NEW ORLEANS —
Pistachio Arugula Pesto
- 1 cup pistachios, unsalted
- 2 cups arugula, packed
- 1/2 cup parsley, chopped
- Zest from 1/2 lemon
- 1 Tbsp. lemon juice
- 2/3 cup vegetable or grape seed oil
- kosher salt
- 1/4 cup Parmesan cheese, shredded
Combine your ingredients in a food processor and blend until completely mixed and smooth.
Taste to see if you need more salt. Add more oil if desirable.
Keep refrigerated, in an air-tight container.
Chicken and Cheese Pesto Pockets
- 1 pkg. puff pastry sheets
- 1 cup pesto
- 4–8 slices cheddar cheese, cut to size
- 2 chicken breast boneless, sliced thin and cooked
- 1 egg, beaten
- Shredded cheese for top, optional
Adjust oven rack to the middle position. Preheat oven to 400 degrees.
Roll out each dough into a 12X8-inch rectangle. Slice into fourths.
Smear 1-2 tablespoons of pesto on the center of each puff pastry. Arrange chicken and cheese on the top half of each section of puff pastry dough. The amount of chicken and cheese used is according to personal preference. Brush egg on all four sides of each puff pastry section.
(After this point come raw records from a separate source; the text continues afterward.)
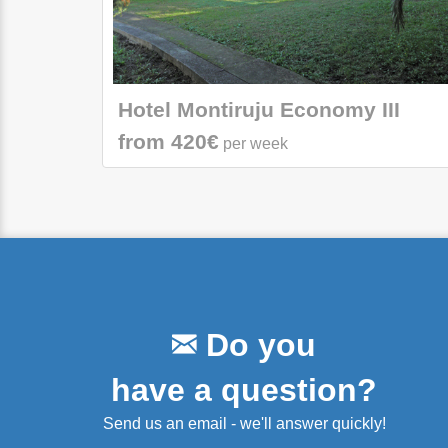
Hotel Montiruju Economy III
from 420€
per week
Do you
have a question?
Send us an email - we'll answer quickly!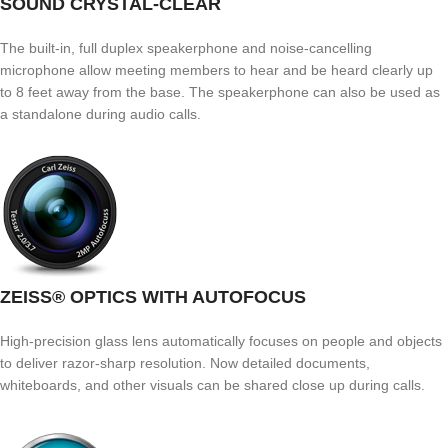
SOUND CRYSTAL-CLEAR
The built-in, full duplex speakerphone and noise-cancelling
microphone allow meeting members to hear and be heard clearly up
to 8 feet away from the base. The speakerphone can also be used as
a standalone during audio calls.
ZEISS® OPTICS WITH AUTOFOCUS
High-precision glass lens automatically focuses on people and objects
to deliver razor-sharp resolution. Now detailed documents,
whiteboards, and other visuals can be shared close up during calls.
For each pocket, fold the bottom up and over the filling.
Using your fingertips, lightly press edges of dough together to seal the pocket. Press a fork around three edges of each pocket to further seal the dough. Brush the top of each pocket with a bit of the whisked egg. Prick the tops with a fork so steam can vent out while baking. Arrange Chicken & Cheese Pockets on a pizza stone or cookie sheet lined with parchment paper. Top with shredded cheese if desired.
Bake for 18-20 minutes or until lightly golden.
Remove from oven. Allow chicken and cheese pockets to cool off a bit before serving.